Reproduce without any pictures the lines from the one that contains "12x R$ 68,75" through the end of the records, exactly as written.

::: INPUT RECORDS :::

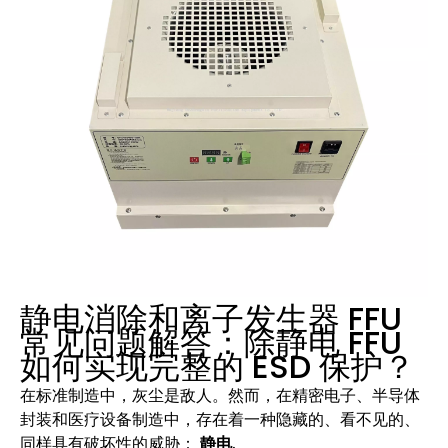
静电消除和离子发生器 FFU
常见问题解答：除静电 FFU
如何实现完整的 ESD 保护？
在标准制造中，灰尘是敌人。然而，在精密电子、半导体
封装和医疗设备制造中，存在着一种隐藏的、看不见的、
同样具有破坏性的威胁：
静电
.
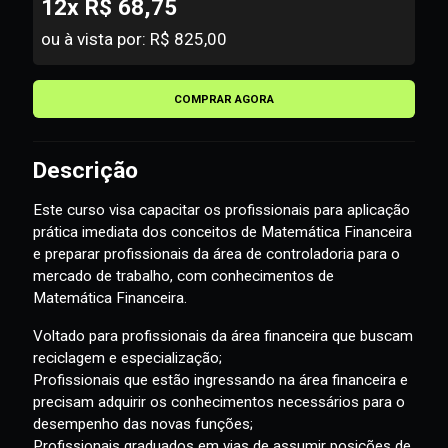
12x R$ 68,75
ou à vista por: R$ 825,00
COMPRAR AGORA
Descrição
Este curso visa capacitar os profissionais para aplicação
prática imediata dos conceitos de Matemática Financeira
e preparar profissionais da área de controladoria para o
mercado de trabalho, com conhecimentos de
Matemática Financeira.
Voltado para profissionais da área financeira que buscam
reciclagem e especialização;
Profissionais que estão ingressando na área financeira e
precisam adquirir os conhecimentos necessários para o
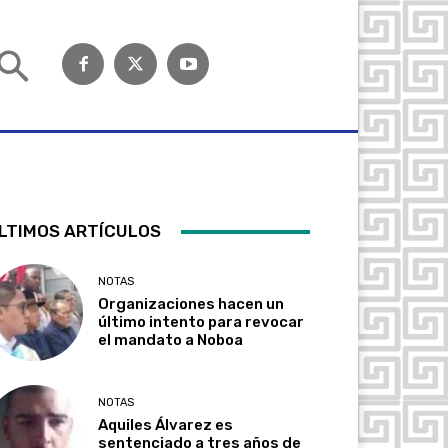
LTIMOS ARTÍCULOS
NOTAS
Organizaciones hacen un
último intento para revocar
el mandato a Noboa
NOTAS
Aquiles Álvarez es
sentenciado a tres años de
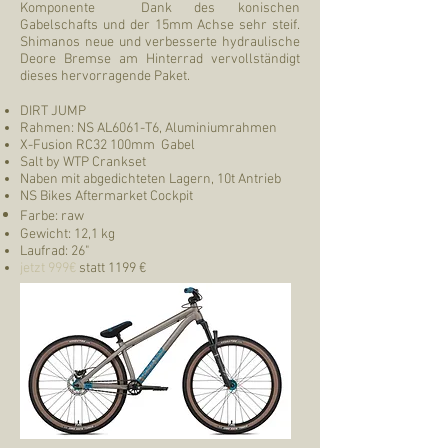
Komponente Dank des konischen
Gabelschafts und der 15mm Achse sehr steif.
Shimanos neue und verbesserte hydraulische
Deore Bremse am Hinterrad vervollständigt
dieses hervorragende Paket.
DIRT JUMP
Rahmen: NS AL6061-T6, Aluminiumrahmen
X-Fusion RC32 100mm Gabel
Salt by WTP Crankset
Naben mit abgedichteten Lagern, 10t Antrieb
NS Bikes Aftermarket Cockpit
Farbe: raw
Gewicht: 12,1 kg
Laufrad: 26"
jetzt 999€
statt 1199 €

:::

**WRITTEN RESPONSE**
12x R$ 68,75
ou à vista por: R$ 825,00
COMPRAR AGORA
Descrição
Este curso visa capacitar os profissionais para aplicação
prática imediata dos conceitos de Matemática Financeira
e preparar profissionais da área de controladoria para o
mercado de trabalho, com conhecimentos de
Matemática Financeira.
Voltado para profissionais da área financeira que buscam
reciclagem e especialização;
Profissionais que estão ingressando na área financeira e
precisam adquirir os conhecimentos necessários para o
LTIMOS ARTÍCULOS
NOTAS
Organizaciones hacen un
último intento para revocar
el mandato a Noboa
NOTAS
Aquiles Álvarez es
sentenciado a tres años de
Komponente Dank des konischen
Gabelschafts und der 15mm Achse sehr steif.
Shimanos neue und verbesserte hydraulische
Deore Bremse am Hinterrad vervollständigt
dieses hervorragende Paket.
DIRT JUMP
Rahmen: NS AL6061-T6, Aluminiumrahmen
X-Fusion RC32 100mm Gabel
Salt by WTP Crankset
Naben mit abgedichteten Lagern, 10t Antrieb
NS Bikes Aftermarket Cockpit
Farbe: raw
Gewicht: 12,1 kg
Laufrad: 26"
jetzt 999€
statt 1199 €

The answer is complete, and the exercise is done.